Having barely introduced us to “the plodding Romans” Cahill rushes them off the stage to suggest that it was only the meeting of Greek culture and Judeo-Christianity that was of any value in the development of Western culture. I won’t deny how influential Greek ideas were in the development of Christianity, but the shabby treatment of the Romans is unbecoming of a historian. It is the expansion of the Roman Empire, the absorption of the local mythologies of those they conquered, that shaped the hierarchies and ceremonies of the Catholic Church and through them the Protestants. What happened to more Greek influenced Christianity? It became the hodgepodge of Byzantium iconography enslaved by the Ottoman Empire, a poor companion to the lusty life that Western Christianity experienced as the mistress of Roman Imperialism. Almost the whole of the Church calendar is of Roman derivation, not Greek.

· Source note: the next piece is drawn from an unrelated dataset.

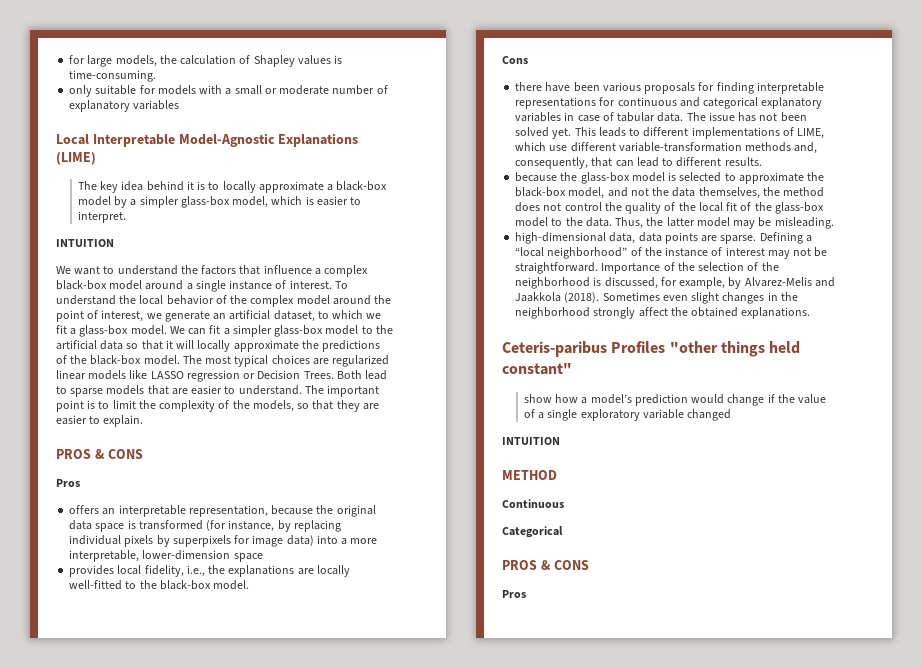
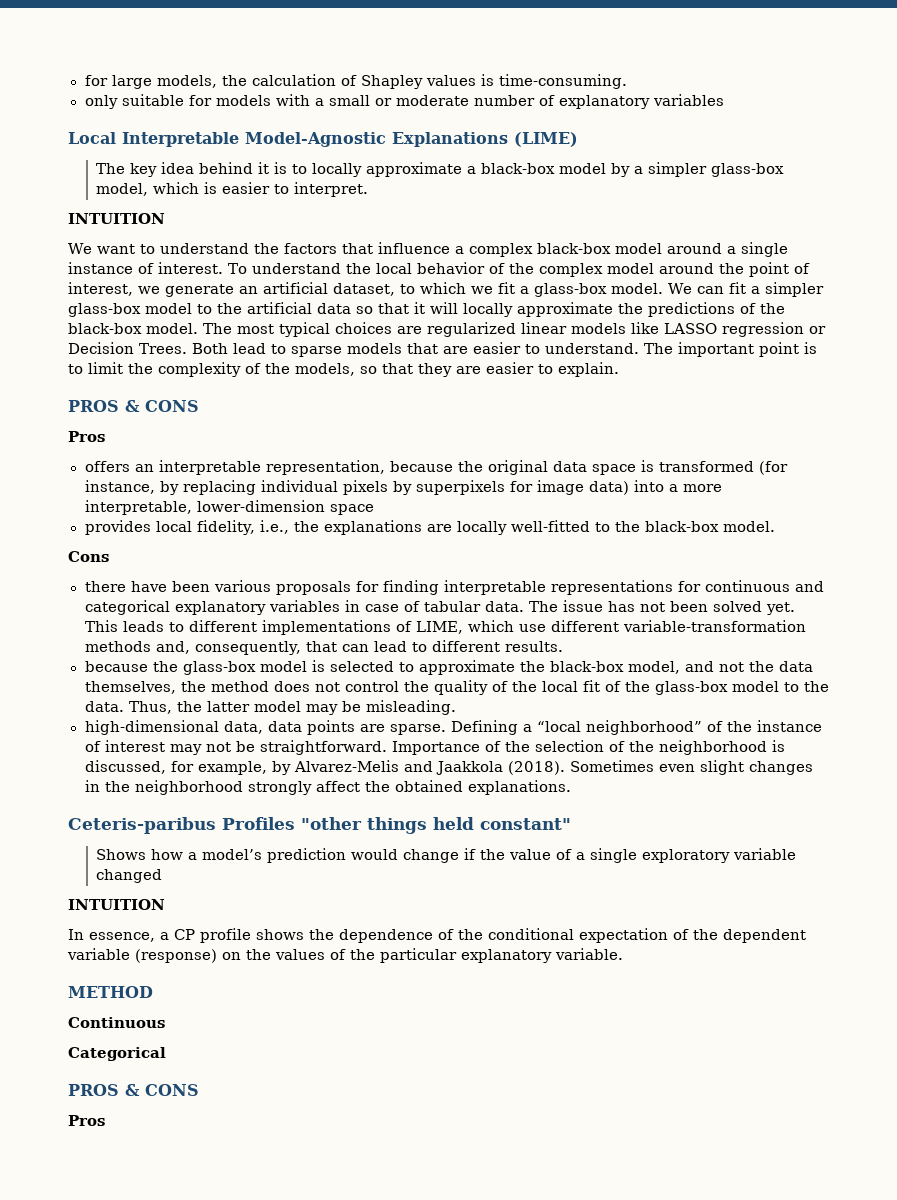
[523,394,552,403] show -> [96,849,147,860] Shows
(560, 441) none -> [68,928,806,943] [67,948,623,963] // In essence, a CP profile shows the dependence of the conditional expectation of the dependent variable (response) on the values of the particular explanatory variable.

Once you subtract Cahill’s lengthy quotations and lengthier plot summaries of Greek literature, you’re left with not much more than a pamphlet on why the Greeks matter. And they do matter: they gave us democracy and types of warfare and literature about people. They matter like any other sterile old manuscript, dusty with age. Ho hum. Cahill fails to prove his primary thesis, that the Greeks do matter.
The reader saddled with reading this anthology of Greek and Greek-influenced literature is the stirring John Lee whose voice trembles with a barely suppressed Irish purr that breaks out in snippets of Joyce. Other than Cahill’s source material, Lee’s reading is the highlight of this work.